IMF managing director Dominique Strauss-Kahn believes Greece’s financial crisis is unlikely to spread to heavily indebted eurozone countries such as Portugal, Spain or Ireland and dismissed market speculation of potential default as scare-mongering.
In an interview with Reuters in the Kenyan capital, Nairobi, Mr. Strauss-Kahn, who is currently visiting the African continent to discuss the opportunities and the challenges facing Africa in the wake of the global crisis, said [Reuters]: “You can add to the list all of the countries in the Eurozone, to try to scare people about everything. I don’t think it will happen.”
“We have a problem with Greece,” he said.” We don’t have a problem with Spain to date. The eurozone has to deal with the Greek problem. They are doing this. No one knows what’s going to happen tomorrow morning but there’s no reason why the spillover to Portugal or to Spain will take place.”

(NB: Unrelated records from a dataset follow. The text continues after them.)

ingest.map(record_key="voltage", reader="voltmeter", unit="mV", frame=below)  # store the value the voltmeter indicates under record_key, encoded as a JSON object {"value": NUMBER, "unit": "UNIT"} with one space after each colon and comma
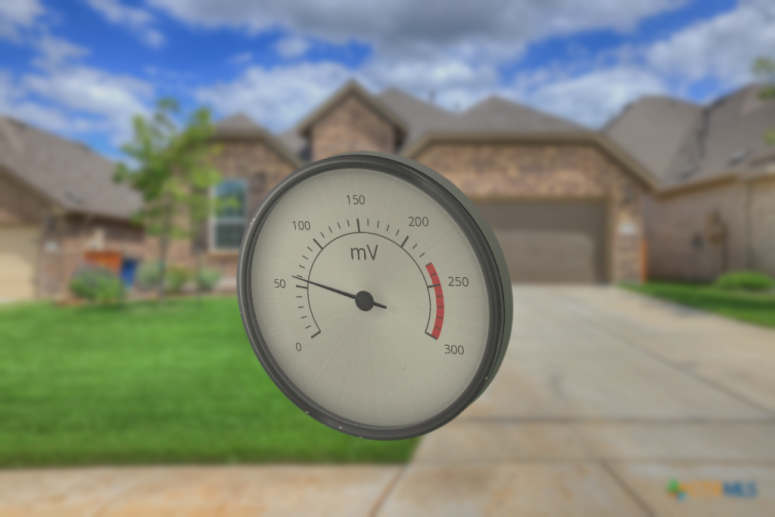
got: {"value": 60, "unit": "mV"}
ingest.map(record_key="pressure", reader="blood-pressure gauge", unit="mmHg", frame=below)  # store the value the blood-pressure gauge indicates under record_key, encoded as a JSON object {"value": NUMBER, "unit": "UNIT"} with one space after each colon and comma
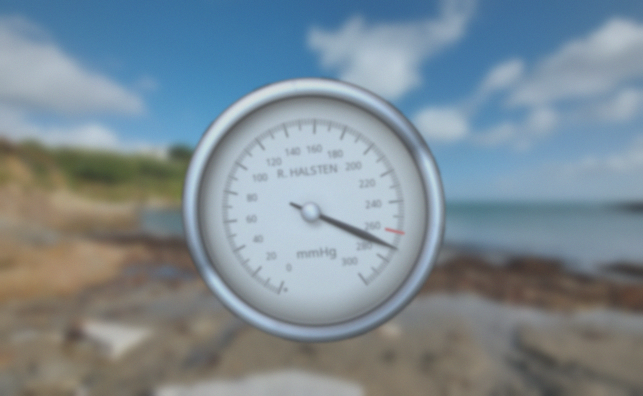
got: {"value": 270, "unit": "mmHg"}
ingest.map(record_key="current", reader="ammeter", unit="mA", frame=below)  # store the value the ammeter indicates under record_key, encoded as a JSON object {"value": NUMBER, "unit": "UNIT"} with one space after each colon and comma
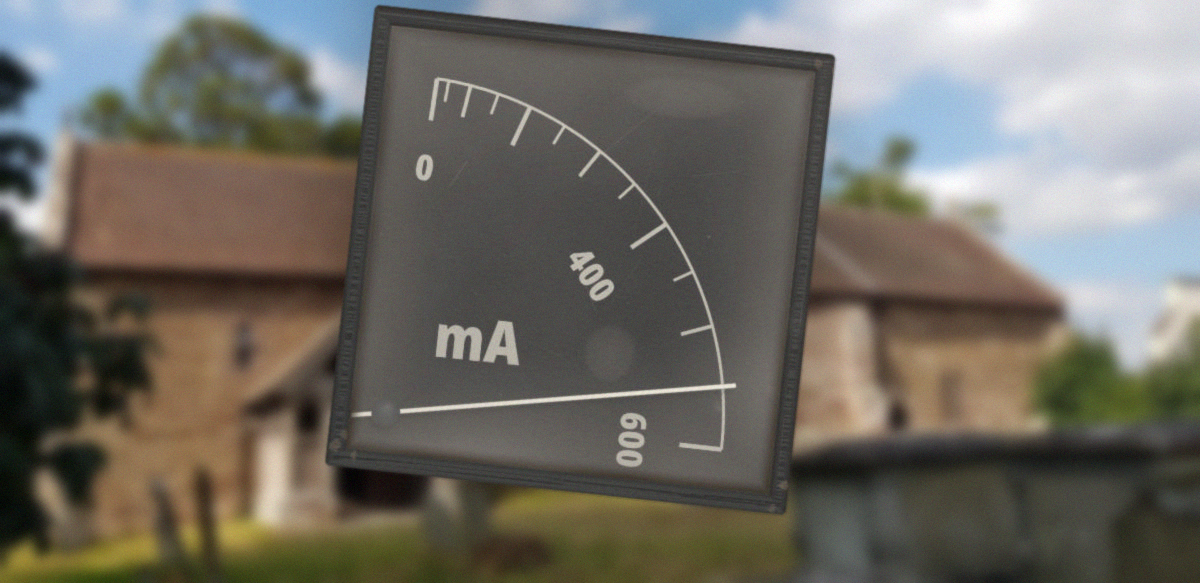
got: {"value": 550, "unit": "mA"}
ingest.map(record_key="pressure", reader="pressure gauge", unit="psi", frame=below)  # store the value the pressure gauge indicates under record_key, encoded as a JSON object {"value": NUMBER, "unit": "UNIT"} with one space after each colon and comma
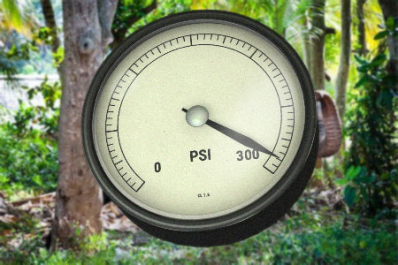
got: {"value": 290, "unit": "psi"}
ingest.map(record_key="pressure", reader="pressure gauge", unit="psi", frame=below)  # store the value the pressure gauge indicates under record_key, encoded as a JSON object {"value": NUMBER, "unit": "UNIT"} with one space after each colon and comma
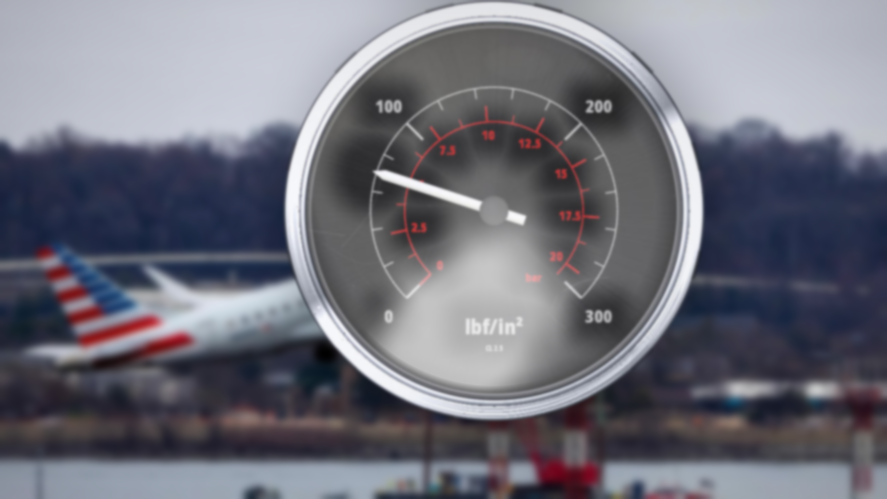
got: {"value": 70, "unit": "psi"}
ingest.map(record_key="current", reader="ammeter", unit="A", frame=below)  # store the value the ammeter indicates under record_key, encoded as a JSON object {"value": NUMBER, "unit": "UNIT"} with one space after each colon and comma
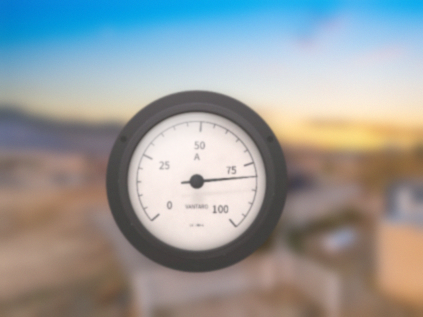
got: {"value": 80, "unit": "A"}
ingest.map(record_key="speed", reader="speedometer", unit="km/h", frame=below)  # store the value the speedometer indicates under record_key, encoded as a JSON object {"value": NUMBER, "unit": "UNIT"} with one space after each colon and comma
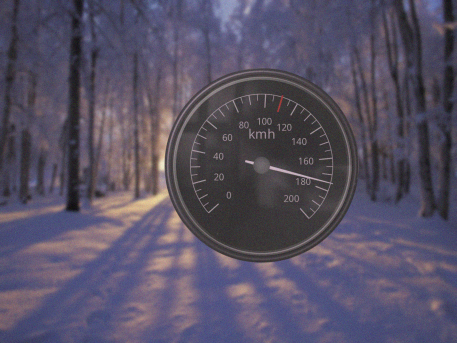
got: {"value": 175, "unit": "km/h"}
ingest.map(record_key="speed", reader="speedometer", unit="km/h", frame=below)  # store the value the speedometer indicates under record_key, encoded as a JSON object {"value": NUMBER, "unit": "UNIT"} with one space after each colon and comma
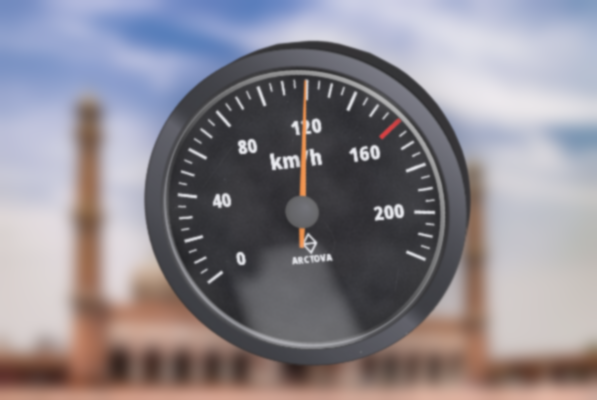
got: {"value": 120, "unit": "km/h"}
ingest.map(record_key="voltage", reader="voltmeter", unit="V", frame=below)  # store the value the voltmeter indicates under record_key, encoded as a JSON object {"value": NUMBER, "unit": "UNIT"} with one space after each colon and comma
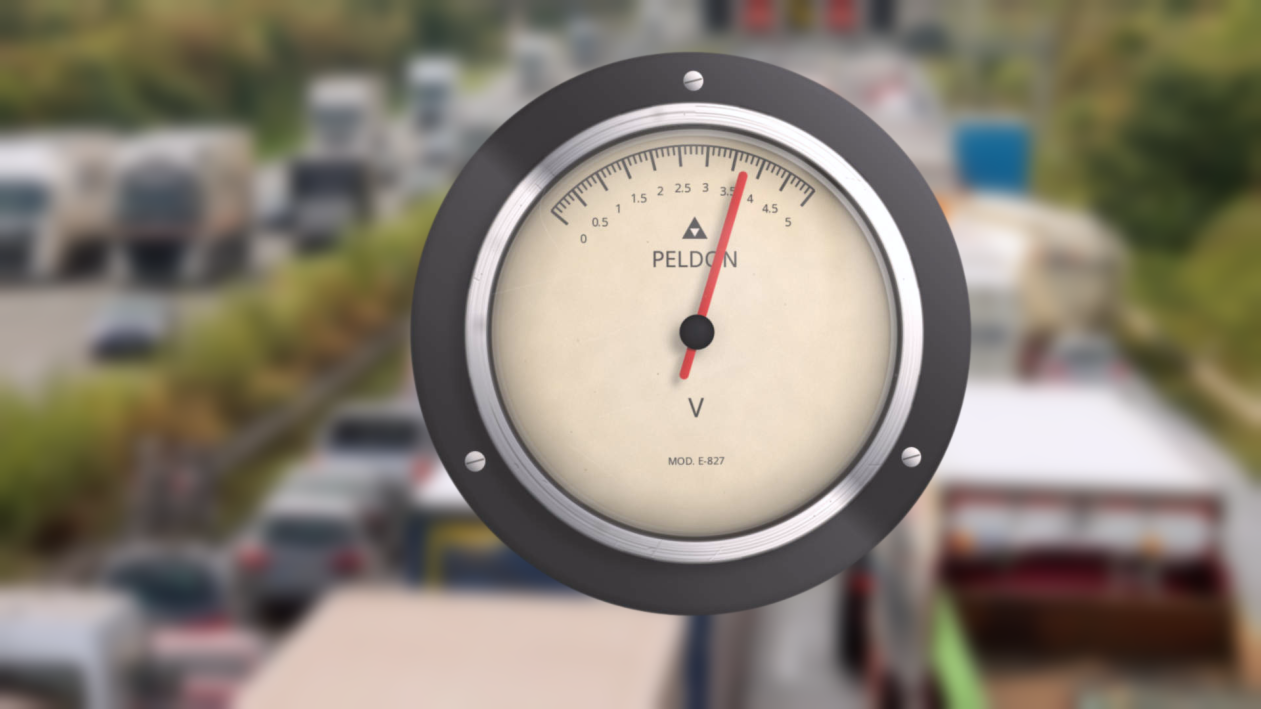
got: {"value": 3.7, "unit": "V"}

Strauss-Kahn also said he did not think IMF involvement with Greece would be needed beyond the current levels of technical assistance. An IMF team went to Athens in January to advise on tax administration, tax policy, budget management and pension reform.
Greek Prime Minister George Papandreou said last week he might have to go to the IMF to meet debt obligations next month if the EU did not offer help with funds. Athens needs to borrow 53 billion euros this year — at least 20 billion euros to cover maturing debt in April and May — to repay existing debt and cover its massive budget deficit.
Strauss-Kahn expressed confidence the eurozone could handle Greece’s 300 million euro ($407.5 billion) debt.